= Exercise description =
Across the entries below, how many lines include "commerce"? Give the number and nothing else.

Start of Data for this exercise

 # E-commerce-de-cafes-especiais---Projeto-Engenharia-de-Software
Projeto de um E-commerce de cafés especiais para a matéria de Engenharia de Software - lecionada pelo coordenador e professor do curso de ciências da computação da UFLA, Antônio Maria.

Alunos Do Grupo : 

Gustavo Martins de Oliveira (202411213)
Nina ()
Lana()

End of Data for this exercise
Start of Data for this exercise

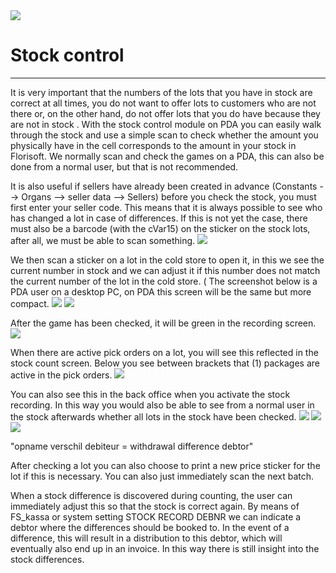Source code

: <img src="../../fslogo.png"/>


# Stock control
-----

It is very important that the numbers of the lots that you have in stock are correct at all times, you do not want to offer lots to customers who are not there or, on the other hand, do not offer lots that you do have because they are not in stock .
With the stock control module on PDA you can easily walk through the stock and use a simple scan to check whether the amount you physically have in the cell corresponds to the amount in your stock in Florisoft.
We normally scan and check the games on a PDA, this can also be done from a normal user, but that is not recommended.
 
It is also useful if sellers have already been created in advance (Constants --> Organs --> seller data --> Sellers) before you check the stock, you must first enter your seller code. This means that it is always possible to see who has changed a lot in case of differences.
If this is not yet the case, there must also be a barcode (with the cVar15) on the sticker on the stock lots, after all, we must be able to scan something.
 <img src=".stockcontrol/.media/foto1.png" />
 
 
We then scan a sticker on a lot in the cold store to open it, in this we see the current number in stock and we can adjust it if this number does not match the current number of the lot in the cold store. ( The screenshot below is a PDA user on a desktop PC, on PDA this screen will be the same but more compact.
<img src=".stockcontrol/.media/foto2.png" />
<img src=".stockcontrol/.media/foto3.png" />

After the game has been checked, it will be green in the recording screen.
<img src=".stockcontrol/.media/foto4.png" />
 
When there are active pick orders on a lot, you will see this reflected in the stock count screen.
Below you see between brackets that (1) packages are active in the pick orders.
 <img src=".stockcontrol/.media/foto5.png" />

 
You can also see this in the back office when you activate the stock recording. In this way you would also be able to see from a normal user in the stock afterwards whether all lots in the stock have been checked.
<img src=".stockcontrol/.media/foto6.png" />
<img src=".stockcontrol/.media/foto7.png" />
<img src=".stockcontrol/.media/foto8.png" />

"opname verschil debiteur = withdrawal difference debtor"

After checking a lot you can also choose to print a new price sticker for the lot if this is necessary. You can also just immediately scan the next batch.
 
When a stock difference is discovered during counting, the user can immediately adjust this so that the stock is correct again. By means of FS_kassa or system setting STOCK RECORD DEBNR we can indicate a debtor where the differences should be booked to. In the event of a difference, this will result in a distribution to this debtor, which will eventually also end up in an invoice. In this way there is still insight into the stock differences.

End of Data for this exercise

= Written reply =
2